The phenomenal journey of this book began when William Paul Young decided to write a story about what he felt his children should know about his own dark night of the soul. No, according to him, he didn't have a child who was abducted or killed, but that he had that Great Sadness that his protagonist had. Then when he gave it to his friends and family to read, the story kept changing hands so much so that they encouraged him to publish it. In fact, two people from California that time when it was still in its bound format wanted to fly to Oregon to meet his protagonist personally thinking that Mack was a real person! So there is a current of energy, a kind of consciousness that this book raises that have people itching to pass it on. That's amazing. No publisher, religious or mainstream, would touch this book when Young tried to submit. So he and three other friends decided to open their own publishing company with only one book - his. Their first print was 11,000 copies and it was sold within two months. This book that didn't fit in to any category has found success much like Twilight (not that I'm a huge fan).

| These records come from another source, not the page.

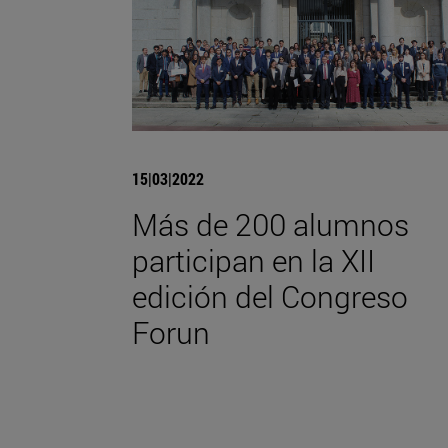
15|03|2022
Más de 200 alumnos
participan en la XII
edición del Congreso
Forun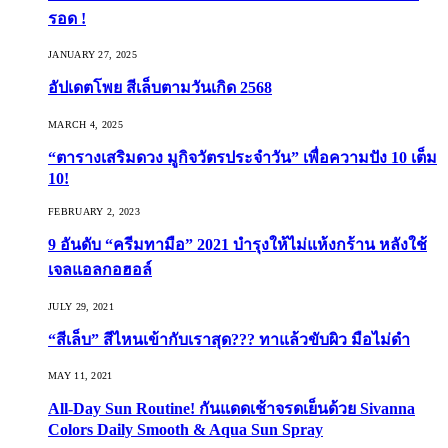
รอด !
JANUARY 27, 2025
อัปเดตโพย สีเล็บตามวันเกิด 2568
MARCH 4, 2025
“ตารางเสริมดวง มูกิจวัตรประจำวัน” เพื่อความปัง 10 เต็ม
10!
FEBRUARY 2, 2023
9 อันดับ “ครีมทามือ” 2021 บำรุงให้ไม่แห้งกร้าน หลังใช้
เจลแอลกอฮอล์
JULY 29, 2021
“สีเล็บ” สีไหนเข้ากับเราสุด??? ทาแล้วขับผิว มือไม่ดำ
MAY 11, 2021
All-Day Sun Routine! กันแดดเช้าจรดเย็นด้วย Sivanna
Colors Daily Smooth & Aqua Sun Spray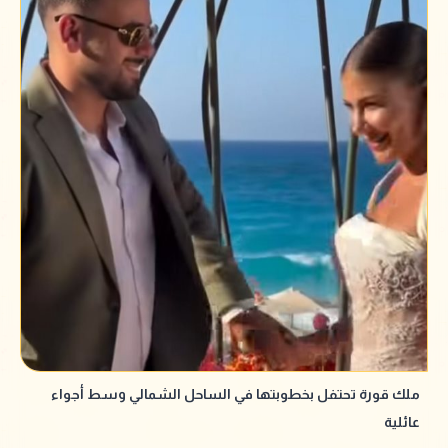
ملك قورة تحتفل بخطوبتها في الساحل الشمالي وسط أجواء
عائلية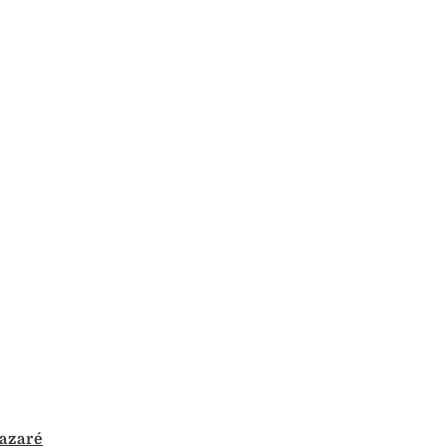
azaré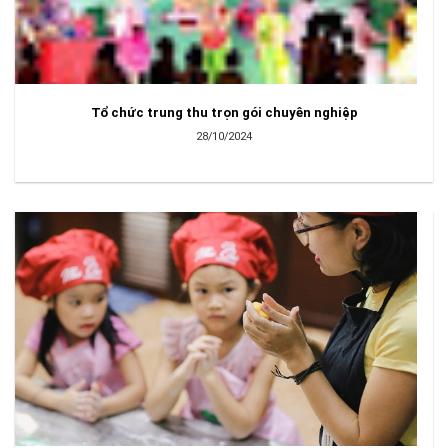
Tổ chức trung thu trọn gói chuyên nghiệp
28/10/2024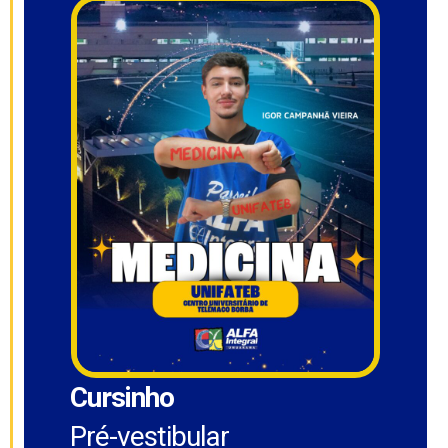
Cursinho
Pré-vestibular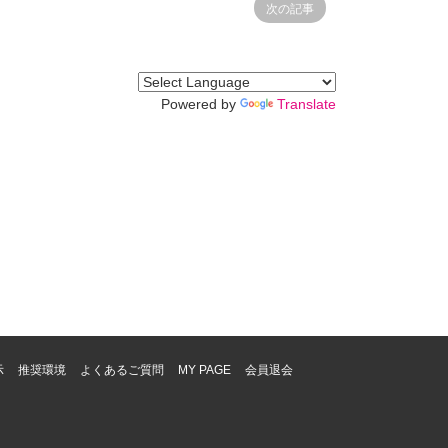
次の記事
Powered by
Translate
示
推奨環境
よくあるご質問
MY PAGE
会員退会
。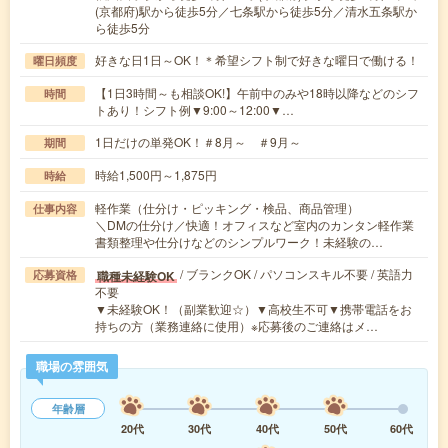
(京都府)駅から徒歩5分／七条駅から徒歩5分／清水五条駅か
ら徒歩5分
好きな日1日～OK！＊希望シフト制で好きな曜日で働ける！
曜日頻度
【1日3時間～も相談OK!】午前中のみや18時以降などのシフ
時間
トあり！シフト例▼9:00～12:00▼…
1日だけの単発OK！＃8月～ ＃9月～
期間
時給1,500円～1,875円
時給
軽作業（仕分け・ピッキング・検品、商品管理）
仕事内容
＼DMの仕分け／快適！オフィスなど室内のカンタン軽作業
書類整理や仕分けなどのシンプルワーク！未経験の…
/ ブランクOK / パソコンスキル不要 / 英語力
職種未経験OK
応募資格
不要
▼未経験OK！（副業歓迎☆）▼高校生不可▼携帯電話をお
持ちの方（業務連絡に使用）※応募後のご連絡はメ…
職場の雰囲気
年齢層
20代
30代
40代
50代
60代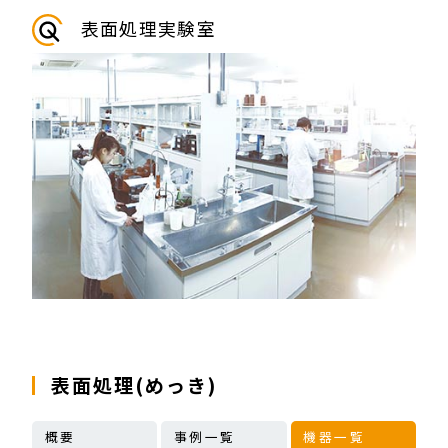
表面処理実験室
表面処理(めっき)
概要
事例一覧
機器一覧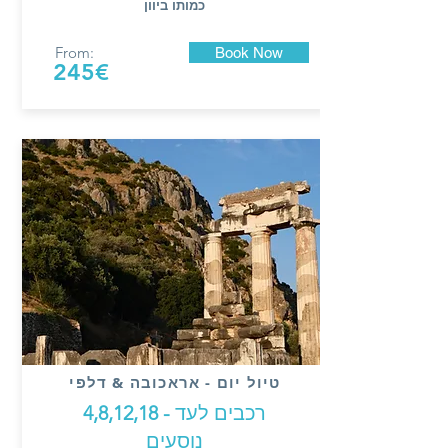
כמותו ביוון
From:
Book Now
245€
טיול יום - אראכובה & דלפי
רכבים לעד
- 4,8,12,18
נוסעים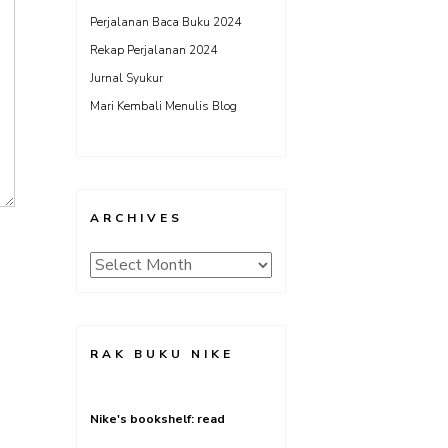
Perjalanan Baca Buku 2024
Rekap Perjalanan 2024
Jurnal Syukur
Mari Kembali Menulis Blog
ARCHIVES
Archives
RAK BUKU NIKE
Nike's bookshelf: read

I'm not laughing at self-publishing now.

Tuesday, October 19, 2010

Another Day at Work: The Armenian Mafia

My head was swimming over the week-end. Besides the drama I had with a supervisor who was extremely rude, there was other news/gossip floating around. Apparently, one of the workers at the hospital was very involved in medicaid fraud with the Armenian mafia. It's national news. I've seen the girl. She is one hot Spanish mama. But it doesn't mention it in any of the news articles I've read. Maybe she's trying to cut a deal with the Feds. Apparently, she was on her way to work last week when the Feds showed up and cuffed her. As I heard this, I kept thinking of the Russian spy girl who made the news. They have the same vibe. Anyway, she was supplying the mafia with information about patients coming in to the hospital.

There's a lot of action where I work. Damn.

Tuesday, October 12, 2010

Paper Topics



Philippe de Champaigne, St. Augustine (Los Angeles County Museum of Art

This may be foolish but I've decided to write a final paper on St. Augustine. Yikes! It's a 20-page monster. We read his conception of the third paradise/heaven for class. My one-page commentary on him wasn't the best work I turned in yet somehow I'm stuck with him. He's just that intense. Why couldn't I do something easier? I was even thinking of incorporating Buddhist thought comparisons into the mix. Sigh. Any suggestions?